Lawsuit: Family Of COVID-19 Victim Accuses NC Nursing Home Of Fueling Deadly Outbreak
Wednesday, April 22, 2020 | COVID-19 | Author: Michael Gordon | Original Article
A new lawsuit claims that chronic neglect and a botched response by a Salisbury nursing home fueled one of North Carolina’s largest outbreaks of COVID-19.
The complaint, filed Tuesday in Mecklenburg Superior Court, also provides a glimpse into pandemic hell.
Over its 20 pages, the court filing presents a virtual real-time account of how the outbreak seemingly overwhelmed The Citadel Salisbury and helped turn rural Rowan County into one of North Carolina’s worst COVID-19 hot spots.
As of this week, more than 100 residents and employees of the nursing home have tested positive for the potentially lethal disease. An unknown number have died. Overall, Rowan has reported 17 deaths.
Kim Morrow, a spokeswoman for the corporate owner of The Citadel Salisbury, said the lawsuit is attempting to exploit a worldwide crisis.
“Instead of responding to baseless and unfounded accusations, we would instead like to acknowledge the sacrifices being made by not only the staff at the Citadel Salisbury, but all healthcare workers.”
The lawsuit was filed on behalf of Citadel resident Marjorie Garvin, whom the complaint says contracted COVID-19 after moving into the nursing home in February. She is now described as being seriously ill.
Garvin’s family blames the facility and its corporate owner, Accordius Health, for creating “a lethal and growing reservoir” for the outbreak by failing to address longstanding hygienic problems as well as operating the facility with an undersized and unresponsive staff that failed to properly react when the disease slipped inside the nursing home’s doors.
After failing to protect residents and staff, the lawsuit claims The Citadel and Accordius kept frantic families in the dark for days about the safety of their loved ones.
On April 13, when an emergency room doctor at a nearby hospital called several families to tell them that their loved ones from The Citadel were near death, the families said they did not know their relatives had contracted COVID-19.
Accordius, which is owned by a New Jersey private equity firm, owns and operates nursing homes throughout North Carolina and the Charlotte region. It has an office in the Ballantyne area as well as facilities in Charlotte, Gastonia, Statesville, Mooresville and Monroe, among other sites.
In her statement for Accordius, Morrow said the nursing home had put emergency precautions in place before the first COVID-19 case at the facility had been confirmed on April 7.
She said the outbreak of cases was not due to neglect. Instead, it is “inextricably linked with the population it serves and the insidious nature of how the virus spreads.”
Salisbury attorney Mona Lisa Wallace, a partner in the firm that filed the complaint, said The Citadel and its owners made the outbreak within its walls almost inevitable.

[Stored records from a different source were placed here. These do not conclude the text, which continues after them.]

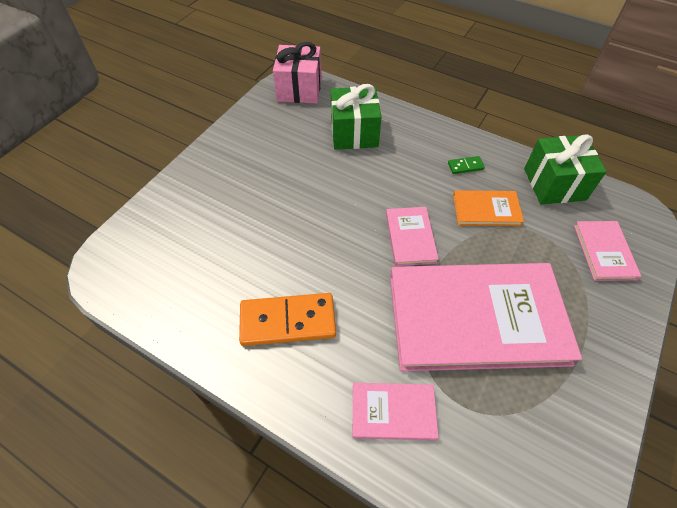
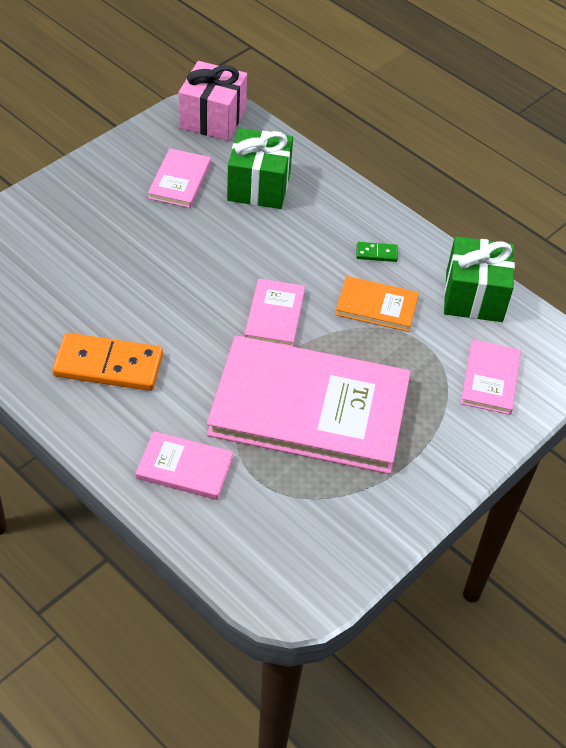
camera: 10 degrees right, 5 degrees down
(291, 141) = (179, 180): none -> pink book

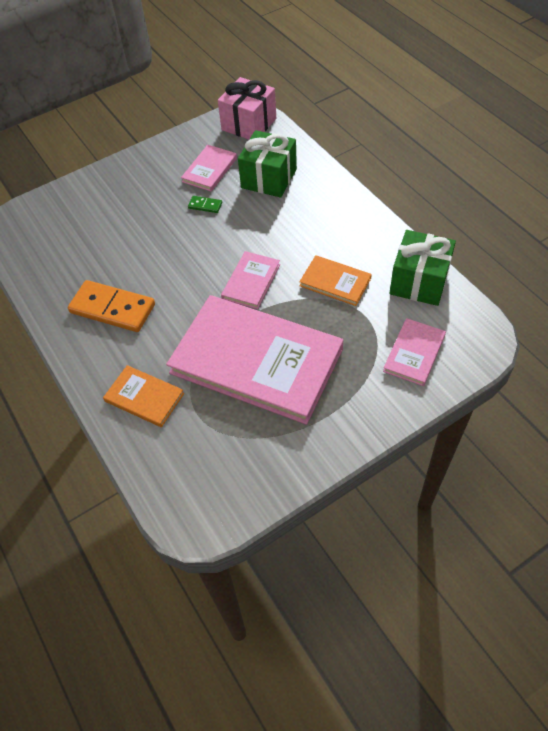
camera: 20 degrees right, 5 degrees up
(185, 467) = (144, 397): pink book -> orange book
(376, 253) = (347, 239): green domino -> green domino (205, 205)

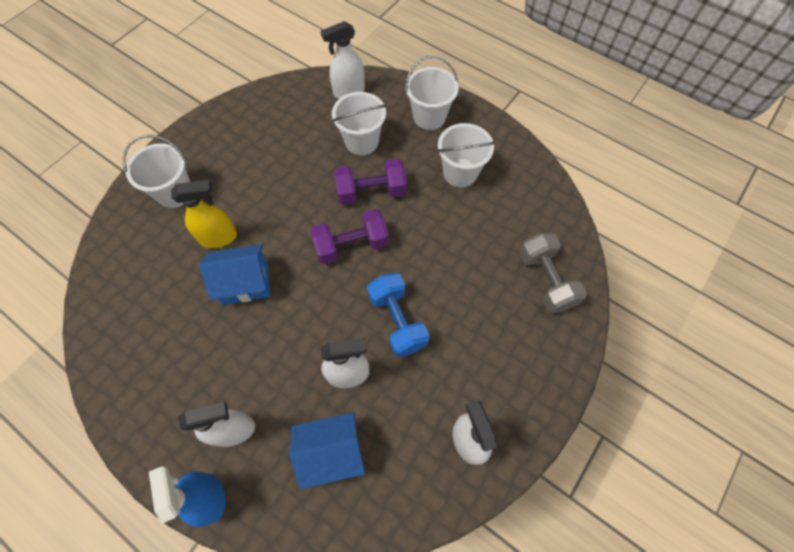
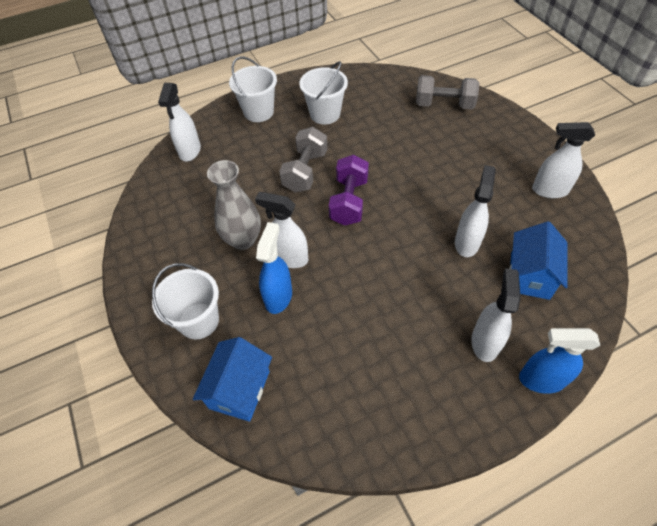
camera: 60 degrees left, 10 degrees down
(219, 237) = (278, 297): yellow spray bottle -> blue spray bottle
(245, 283) = (341, 289): blue house -> blue house (239, 389)
(263, 226) = (289, 258): none -> white spray bottle
(267, 182) = (243, 240): none -> grey vase
(361, 141) = (250, 160): white bucket -> none
(371, 192) = (305, 171): purple dumbbell -> grey dumbbell
(397, 321) = (434, 196): blue dumbbell -> none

“… We believe the company should have done much more to anticipate and guard against the COVID-19 virus before it was too late.”
Nursing homes across the country have been a frequent target of the pandemic due to the age and health of the residents. A February outbreak in a Kirkland, Wash., facility offered an early warning of the potential deadliness of the disease.
As of April 10, some 2,500 nursing facilities in 36 states were battling COVID-19 outbreaks, five times the number of cases from 10 days before, according to NBC News. At least 2,200 nursing home residents had died.
In their complaint, Garvin’s family says they were cut off from her once the pandemic surfaced at The Citadel.
The suit describes a sickened Garvin calling her family to ask why she had been moved from her $11,000-a-month private room to a bedroom in the “quarantine hall” that she shared with a victim of COVID-19.
The family says they were never told about the move and then were repeatedly rebuffed by The Citadel staff when they sought information about Garvin’s condition.
Garvin’s family finally visited her at The Citadel on Monday.
“When they were escorted to the quarantine hall,” the lawsuit says, “it was like walking into a death ward.”
According to the lawsuit, problems at the facility continue to surface.
As recently as Monday, another elderly Citadel resident called her son to say she needed to go to the bathroom but no one from the staff would help her, the lawsuit claims. When Salisbury police repeatedly called the nursing home seeking information about the woman, no one picked up.
When an officer then went to The Citadel and knocked on the door, no one answered.